Move into the directory ./similarity
, build a Docker image and run it.
cd similarity
docker pull uaradar/similarity:latest
docker build -t similarity .
docker run similarity
In the file ./similarity/app.js
, the visual comparison is the default UA-RADAR dimension available as follows:
const compare = require('./index.js');
(async () => {
const srcImg = './test-files/1.png';
const dstImg = './test-files/2.png';
const visual = compare.screenshots(srcImg, dstImg, (err, res) => {
if (err) console.error(err);
else console.log(res);
});
})();
compare.screenshots
is a function of the addon behind this Node.js application. It takes 2 parameters of the images that you want to compare. If you want to compare two JS scripts or CSS stylesheets, you'd change the comparison function from compare.screenshots
to compare.scripts
and the 2 parameters would change to 2 JS files or 2 CSS files that you want to compare accordingly.
Comparing JS scripts
const compare = require('./index.js');
(async () => {
const srcJS = "./test-files/1.js";
const dstJS = "./test-files/2.js";
const js = compare.scripts(srcJS, dstJS, (err, res) => {
if (err) console.error(err);
else console.log(res);
});
})();
Comparing CSS scripts
(async () => {
const srcCSS = "./test-files/1.css";
const dstCSS = "./test-files/2.css";
const css = compare.scripts(srcCSS, dstCSS, (err, res) => {
if (err) console.error(err);
else console.log(res);
});
})();
Comparing the HTML structure
The same approach goes to comparing the HTML structure:
(async () => {
const srcHtml = "./test-files/1.html";
const dstHtml = "./test-files/2.html";
const html = compare.structure(srcHtml, dstHtml, (err, res) => {
if (err) console.error(err);
else console.log(res);
});
})();
It is worth noting that to see results for a compound metric as the UA-RADAR proposes, you can run all the 4 comparisons at the same time.

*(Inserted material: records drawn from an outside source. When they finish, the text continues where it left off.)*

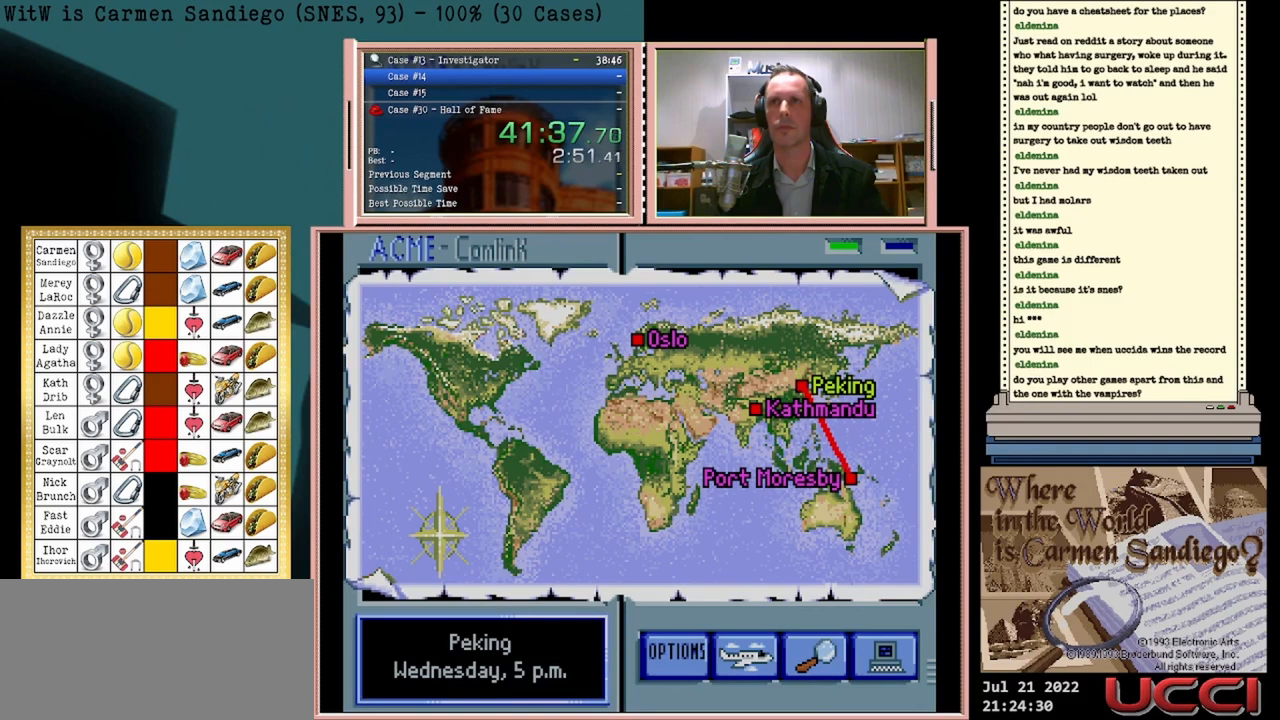
{"buttons": ["A"], "events": []}
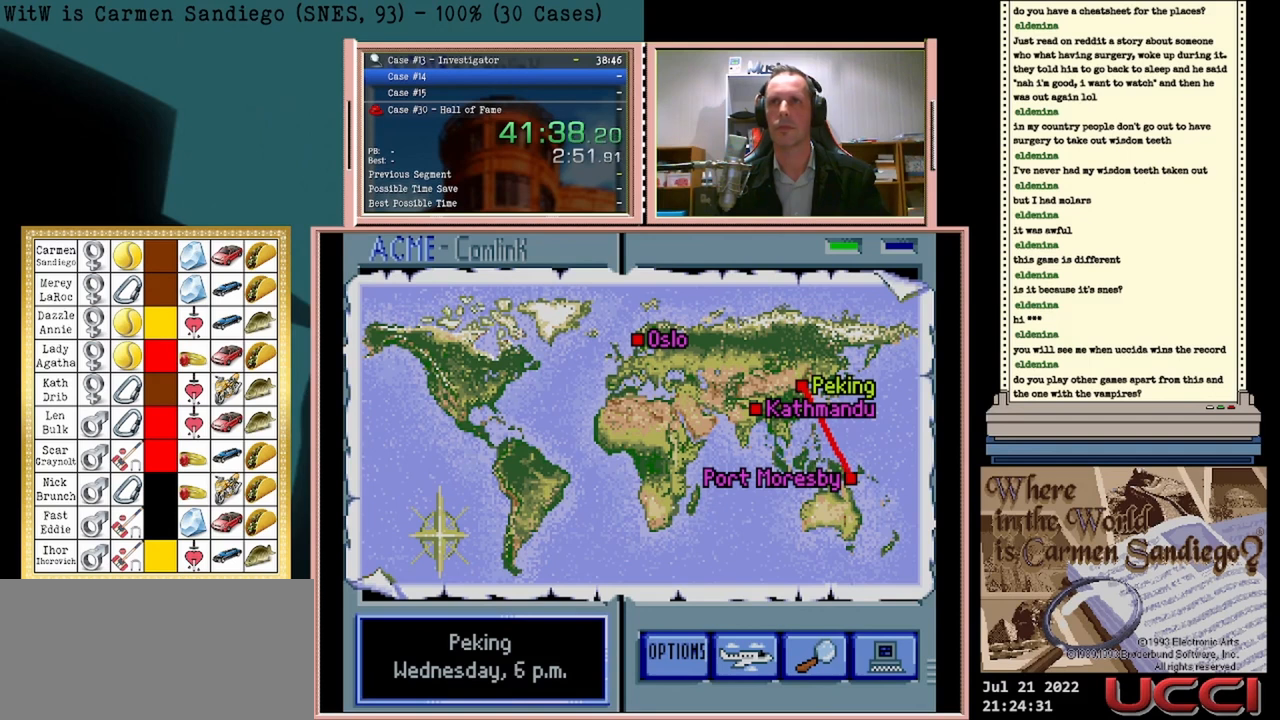
{"buttons": ["A"], "events": []}
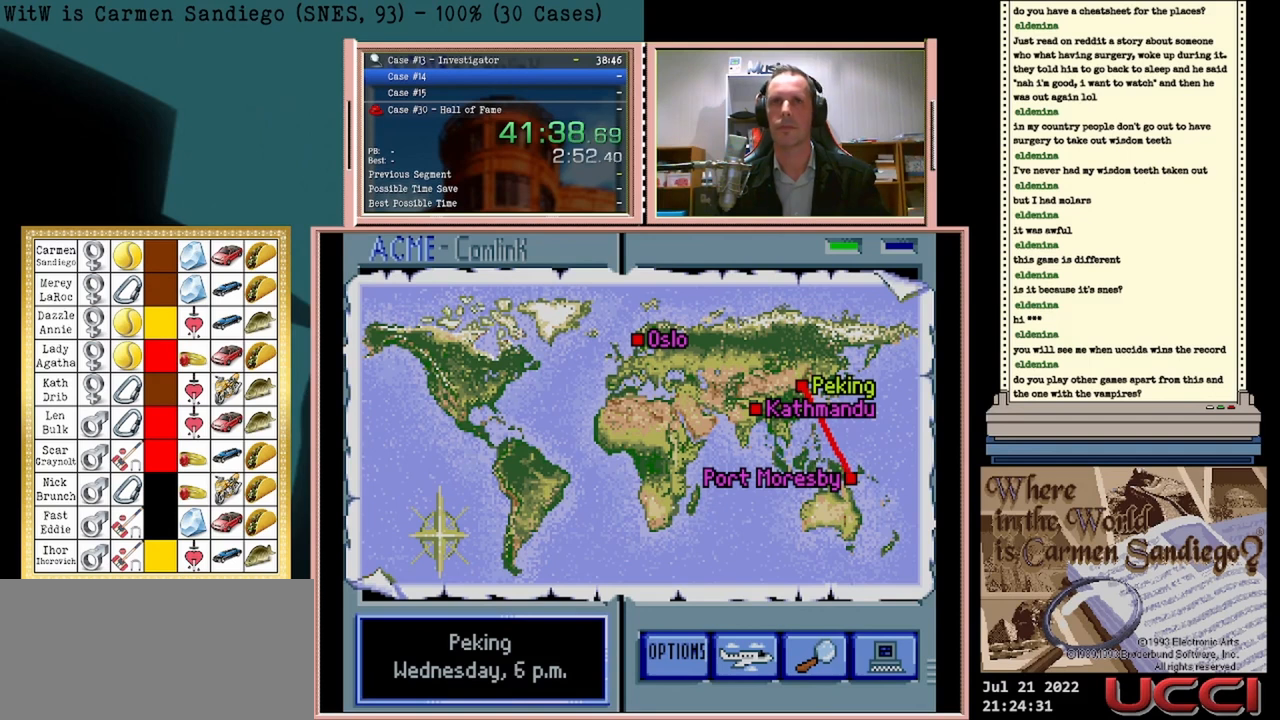
{"buttons": ["A"], "events": []}
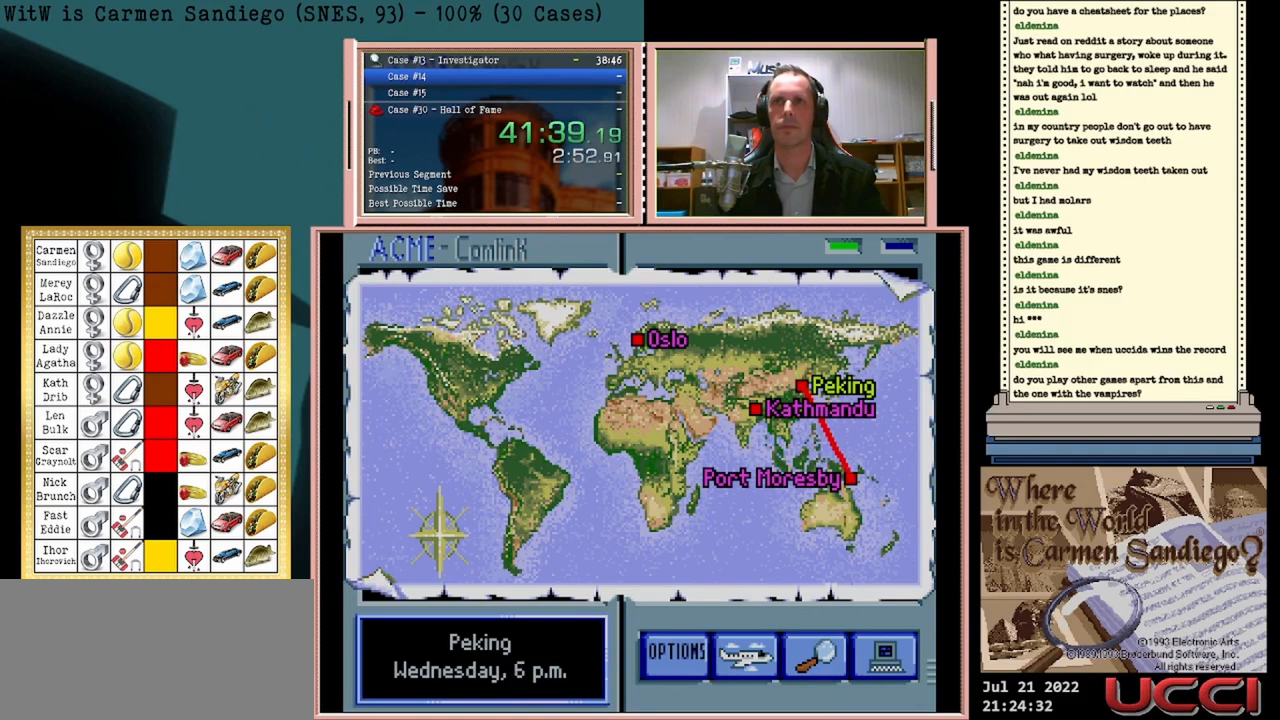
{"buttons": ["A"], "events": []}
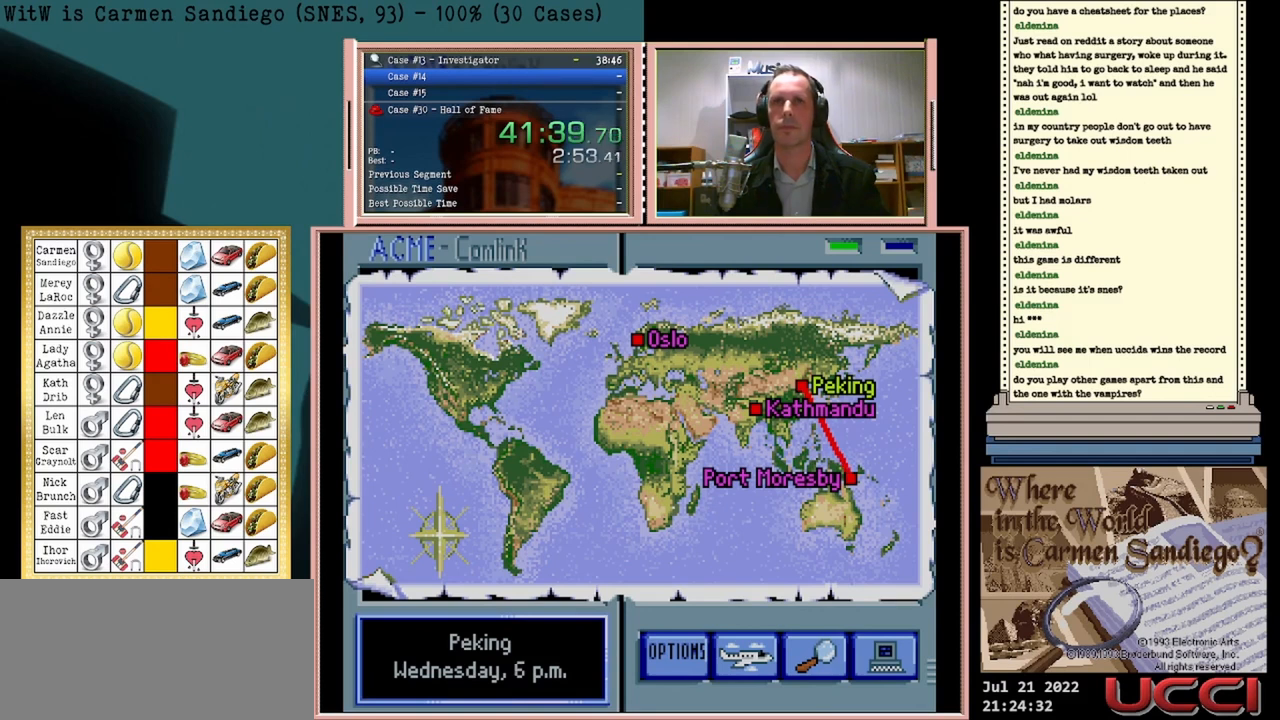
{"buttons": ["A"], "events": []}
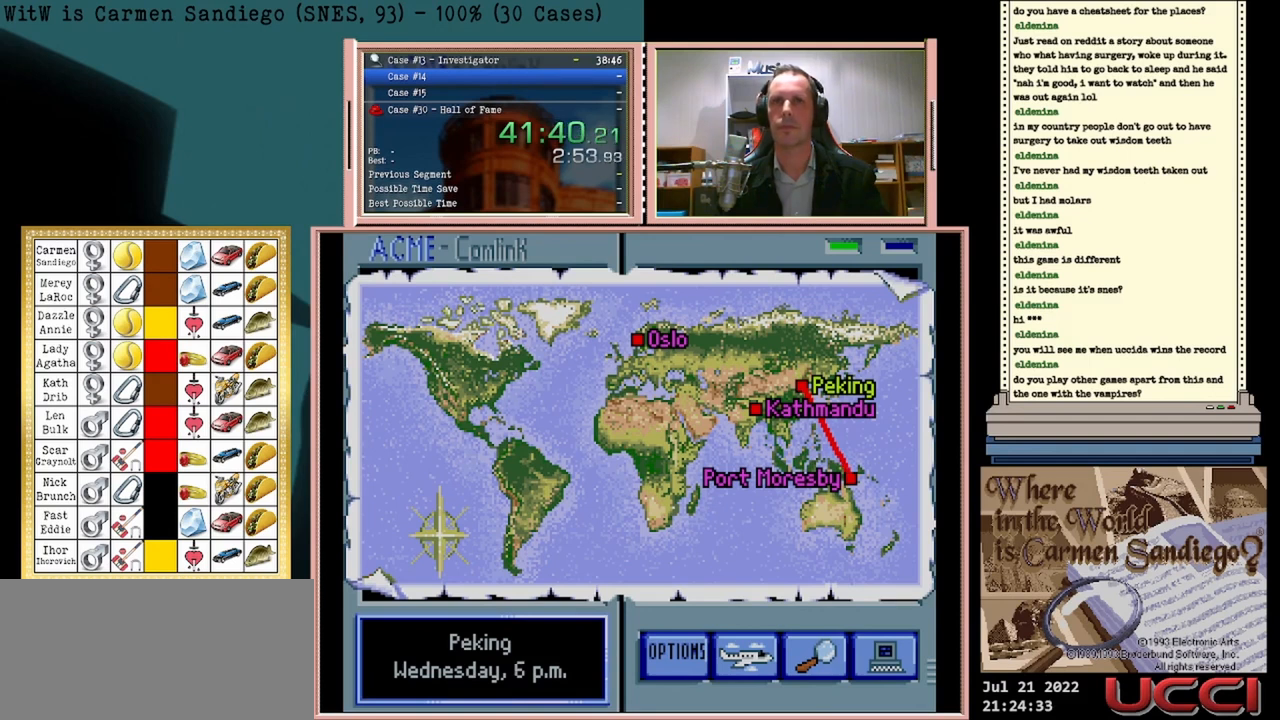
{"buttons": ["A"], "events": []}
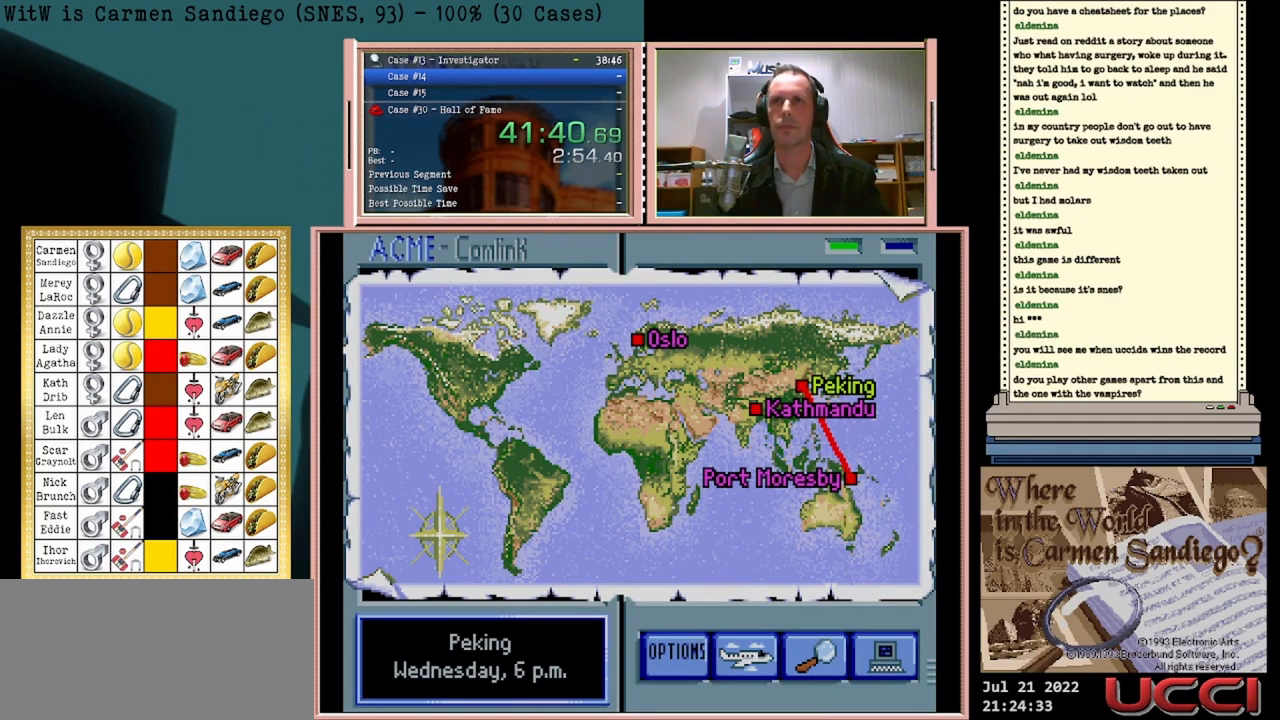
{"buttons": ["A"], "events": []}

The Node.js addon behind UA-RADAR uses SFTM to compare HTML structure (just nodes of the DOM trees and their attributes). To compare the content of the nodes of the DOM trees, we used Diff Match Patch.
The complete UA-RADAR comparison as proposed in the submitted paper combines the above comparisons (HTML structure, HTML content, visual similarity, JS, and CSS).